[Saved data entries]

+ + + + + + +

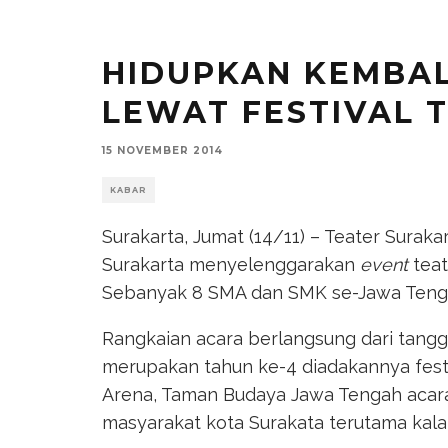
HIDUPKAN KEMBAL
LEWAT FESTIVAL 
15 NOVEMBER 2014
KABAR
Surakarta, Jumat (14/11) – Teater Sura
Surakarta menyelenggarakan
event
teat
Sebanyak 8 SMA dan SMK se-Jawa Tengah 
Rangkaian acara berlangsung dari tangga
merupakan tahun ke-4 diadakannya festi
Arena, Taman Budaya Jawa Tengah acar
masyarakat kota Surakata terutama kala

+ + + + + + +

Render the lines above as a Markdown table with the columns "Row" and "Line text," numbering each row and skipping any blank lines. Leave the pictures out of the table.

-- Solution for this task --
| Row | Line text |
|---|---|
| 1 | HIDUPKAN KEMBAL |
| 2 | LEWAT FESTIVAL  |
| 3 | 15 NOVEMBER 2014 |
| 4 | KABAR |
| 5 | Surakarta, Jumat (14/11) – Teater Sura |
| 6 | Surakarta menyelenggarakan |
| 7 | event |
| 8 | teat |
| 9 | Sebanyak 8 SMA dan SMK se-Jawa Tengah  |
| 10 | Rangkaian acara berlangsung dari tangga |
| 11 | merupakan tahun ke-4 diadakannya festi |
| 12 | Arena, Taman Budaya Jawa Tengah acar |
| 13 | masyarakat kota Surakata terutama kala |